September 5, 2010-Coaches Interference
A day after the Hamilton collision on the centerfield wall, something happened that made Rangers fans feel a September collapse was imminent. Texas was trying to avoid a sweep but entered the 9th inning trailing 6-2. They formed a rally and cut the lead to 6-5 with a Nelson Cruz single. Christian Guzman scored and Michael Young rounded third in an attempt to tie the game. Dave Anderson threw up a late stop sign and Young scrambled back into third base safely. That's when chaos rained down on the Rangers.
Crew chief Tim Tschida calls Michael Young out due to coach's interference. What? Coach's Interference? Yes. According to Rule 7.09(h) of the MLB Rule Book: "It is interference when, in the judgment of the umpire, the base coach at third base or first base, by touching or holding the runner, physically assists him in returning to or leaving third base or first base." There's no doubt that Anderson didn't assist Young back to third base, but it doesn't matter. It's not Tim Tschida's fault or Dave Anderson's fault. Minnesota is the one to blame here.

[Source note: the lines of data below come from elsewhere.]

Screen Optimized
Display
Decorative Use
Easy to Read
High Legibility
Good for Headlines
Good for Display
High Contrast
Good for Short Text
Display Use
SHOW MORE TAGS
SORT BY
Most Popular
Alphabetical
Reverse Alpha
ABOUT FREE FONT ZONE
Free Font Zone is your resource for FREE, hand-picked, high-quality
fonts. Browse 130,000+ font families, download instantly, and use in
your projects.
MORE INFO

I'm leaving out last year's weekend in June in which Scott Baker and Francisco Liriano shut down the Rangers in a couple of games that were 2 1/2 hours. The Rangers would fall in their next three games, leading to a five game losing streak. I'm sure the Rangers enjoy going to that huge mall up there, but other than that Minnessota has been a toilet for the Rangers. Next stop...Boston...but after that...Detroit....

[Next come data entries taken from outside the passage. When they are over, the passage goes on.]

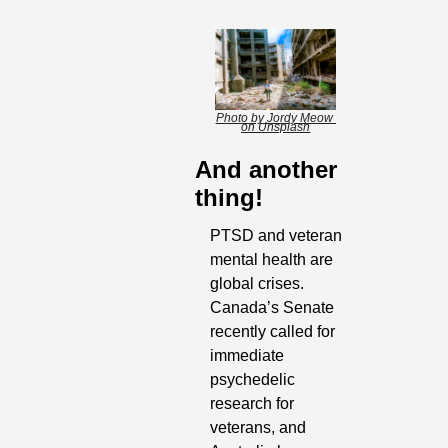
Photo by Jordy Meow 
on Unsplash
And another 
thing!
PTSD and veteran 
mental health are 
global crises. 
Canada’s Senate 
recently called for 
immediate 
psychedelic 
research for 
veterans, and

Overal the Rangers were 3-6 at Comerica Park last year. 1-2 in the ALCS and 2-4 in the regular season. Since the Ron Washington era began in 2007, the Rangers are 7-17 in Detroit. Yikes.
April 10, 2009-The Kris Benson Start
The Rangers opened the 2009 season with a 3 game sweep over the Cleveland Indians. Hope was in the air. They hit the road for the first road trip of the season and ran into Comerica Park with the pitching probables Armando Galarraga and Kris Benson. The Rangers lost 15-2. All the hype from the 3-0 start was crushed into oblivion. At one point Kris Benson started for the Rangers. One of his few starts was at Detroit and I remember that dark day so vividly.
Nothing else needs to be said.
April 12, 2011-Hamilton Dives Home
The mission to keep Josh Hamilton healthy is a recurring theme. But for a lot of reasons, it's a doomed quest. I think you can live with 130 games from the guy. Crashing into walls, diving in the outfield, and basic wear and tear will happen, but an injury sustained diving headfirst into home plate is really frustrating. Hamilton was sent home on the popout because the catcher had evacuated home plate to catch persue the ball. 3rd base coach Dave Anderson noticed that nobody was covering home and sent Hamiton after the catch had been made.
The result was a run scored, but a a broken humerus bone. Not only did it sideline Hamilton for nearly two months, but it also created a little bit of drama between him and Anderson as Hamilton called the play "stupid". Whether the play was stupid or not, it didn't end up having an extreme impact on the season -- as the Rangers won the division easily. Still, the play furthermore presents another awful memory from Comerica Park.
I know i'm talking about single past examples of horrid events, but the whole point of this is to push across the point that patience is important. Expectations are higher than ever, and there will be knee-jerking from the media and fans anytime the club loses three in a row. Don't panic. This is the best team in the American League West. Everything will play out just fine, but expect some bumps in the road during the first month of the season, especially week two.